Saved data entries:
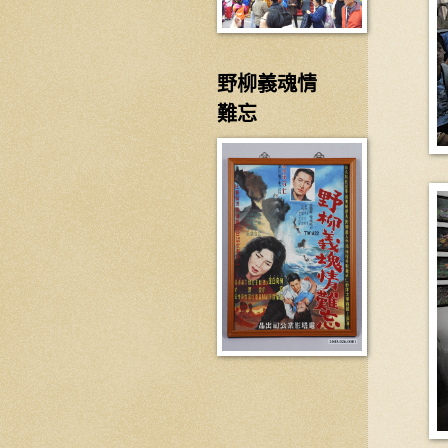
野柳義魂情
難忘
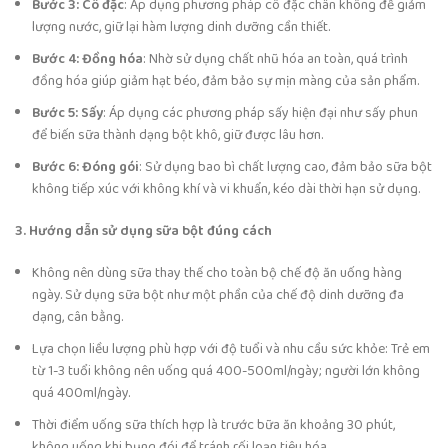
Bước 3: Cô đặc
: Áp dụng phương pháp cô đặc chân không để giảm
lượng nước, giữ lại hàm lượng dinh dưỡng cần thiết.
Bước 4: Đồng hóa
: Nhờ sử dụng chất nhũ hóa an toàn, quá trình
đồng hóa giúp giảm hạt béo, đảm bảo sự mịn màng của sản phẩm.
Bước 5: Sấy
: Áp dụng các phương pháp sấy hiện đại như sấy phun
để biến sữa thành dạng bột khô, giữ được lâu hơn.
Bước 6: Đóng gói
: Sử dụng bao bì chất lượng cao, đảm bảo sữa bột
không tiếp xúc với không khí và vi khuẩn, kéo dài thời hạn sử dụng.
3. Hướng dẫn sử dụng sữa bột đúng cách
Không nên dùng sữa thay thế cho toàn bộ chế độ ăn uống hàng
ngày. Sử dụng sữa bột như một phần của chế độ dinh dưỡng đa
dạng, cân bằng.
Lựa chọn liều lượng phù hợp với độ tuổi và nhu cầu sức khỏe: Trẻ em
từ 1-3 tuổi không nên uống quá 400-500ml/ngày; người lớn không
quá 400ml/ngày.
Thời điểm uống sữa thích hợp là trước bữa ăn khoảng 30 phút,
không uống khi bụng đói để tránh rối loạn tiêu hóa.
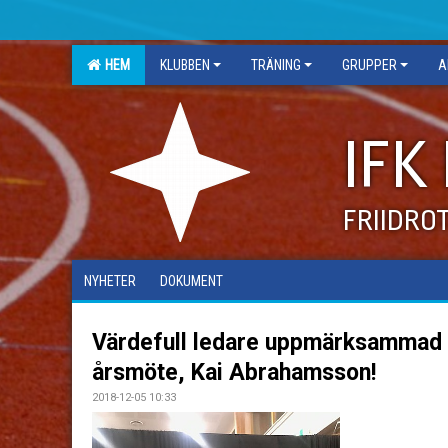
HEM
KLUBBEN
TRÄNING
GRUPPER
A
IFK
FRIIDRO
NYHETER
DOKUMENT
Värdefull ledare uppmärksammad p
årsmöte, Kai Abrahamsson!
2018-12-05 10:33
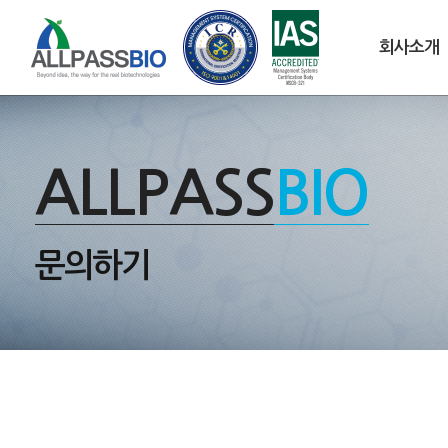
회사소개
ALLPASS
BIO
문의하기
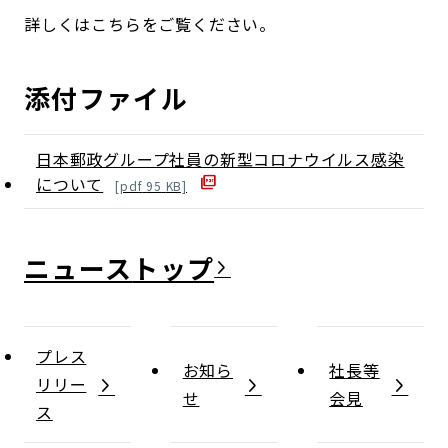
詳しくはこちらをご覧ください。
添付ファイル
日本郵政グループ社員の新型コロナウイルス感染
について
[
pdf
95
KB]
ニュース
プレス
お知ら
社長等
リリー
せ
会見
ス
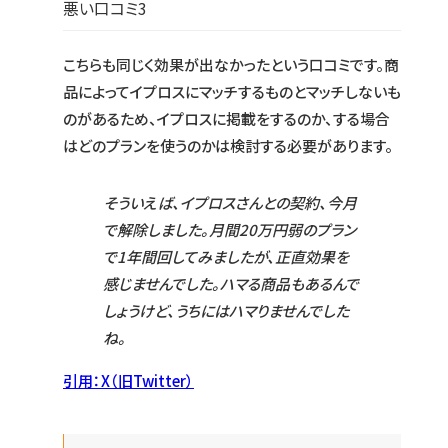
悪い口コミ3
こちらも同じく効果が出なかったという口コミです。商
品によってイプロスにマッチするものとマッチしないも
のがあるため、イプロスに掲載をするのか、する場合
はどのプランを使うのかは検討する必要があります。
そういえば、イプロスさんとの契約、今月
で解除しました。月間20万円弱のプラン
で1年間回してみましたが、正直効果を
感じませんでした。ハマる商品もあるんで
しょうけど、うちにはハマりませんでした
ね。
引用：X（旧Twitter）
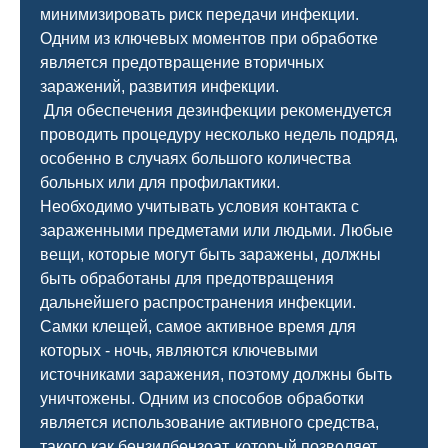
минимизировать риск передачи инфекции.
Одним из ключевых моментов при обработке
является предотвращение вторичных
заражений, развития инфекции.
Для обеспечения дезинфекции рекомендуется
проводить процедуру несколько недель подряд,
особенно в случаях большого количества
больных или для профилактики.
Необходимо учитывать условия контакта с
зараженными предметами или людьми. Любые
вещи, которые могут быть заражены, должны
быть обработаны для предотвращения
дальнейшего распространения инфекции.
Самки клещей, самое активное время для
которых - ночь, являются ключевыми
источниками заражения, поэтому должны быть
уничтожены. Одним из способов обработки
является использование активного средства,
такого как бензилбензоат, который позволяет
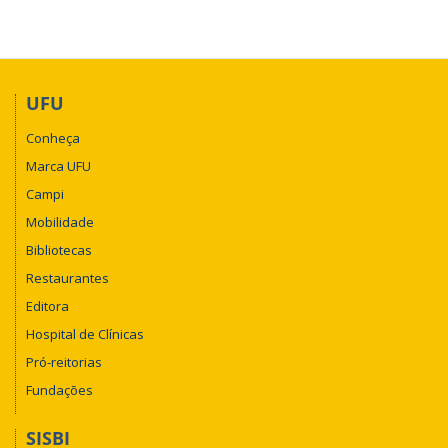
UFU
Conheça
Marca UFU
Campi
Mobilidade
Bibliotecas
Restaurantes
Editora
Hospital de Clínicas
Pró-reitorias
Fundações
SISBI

Problem description: Say only how many lines above contain "chất", with no other words.

Result below: 2